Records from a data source
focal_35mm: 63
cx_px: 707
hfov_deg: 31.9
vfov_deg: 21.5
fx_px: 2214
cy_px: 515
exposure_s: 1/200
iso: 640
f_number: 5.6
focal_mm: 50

--

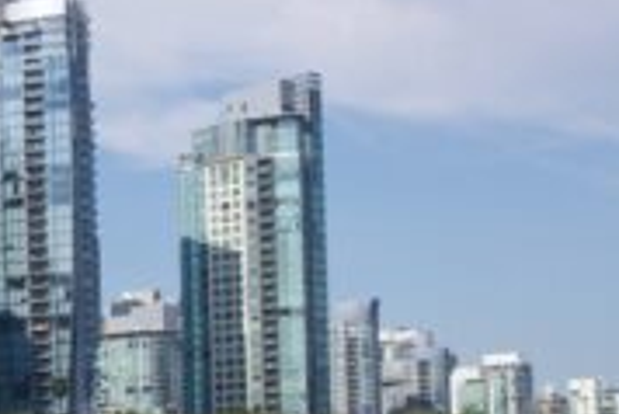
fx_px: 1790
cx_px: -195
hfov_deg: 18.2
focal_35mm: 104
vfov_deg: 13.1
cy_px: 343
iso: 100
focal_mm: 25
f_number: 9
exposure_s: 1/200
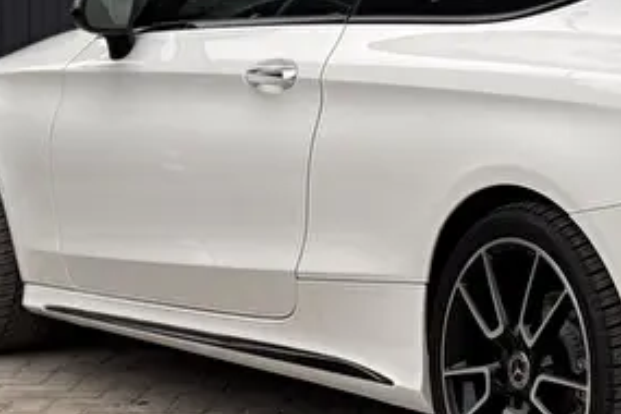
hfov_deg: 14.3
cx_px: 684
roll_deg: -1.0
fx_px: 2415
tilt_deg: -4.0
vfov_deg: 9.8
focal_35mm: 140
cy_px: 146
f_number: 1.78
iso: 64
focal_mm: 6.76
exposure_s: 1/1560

▸ Exercise objective: Look above for the line with "cx_px: -195" and the line with "exposure_s: 1/1560", then copy exactly the lines from the first through the second, both kept, with no pictures.

▸ Answer for the task:
cx_px: -195
hfov_deg: 18.2
focal_35mm: 104
vfov_deg: 13.1
cy_px: 343
iso: 100
focal_mm: 25
f_number: 9
exposure_s: 1/200
hfov_deg: 14.3
cx_px: 684
roll_deg: -1.0
fx_px: 2415
tilt_deg: -4.0
vfov_deg: 9.8
focal_35mm: 140
cy_px: 146
f_number: 1.78
iso: 64
focal_mm: 6.76
exposure_s: 1/1560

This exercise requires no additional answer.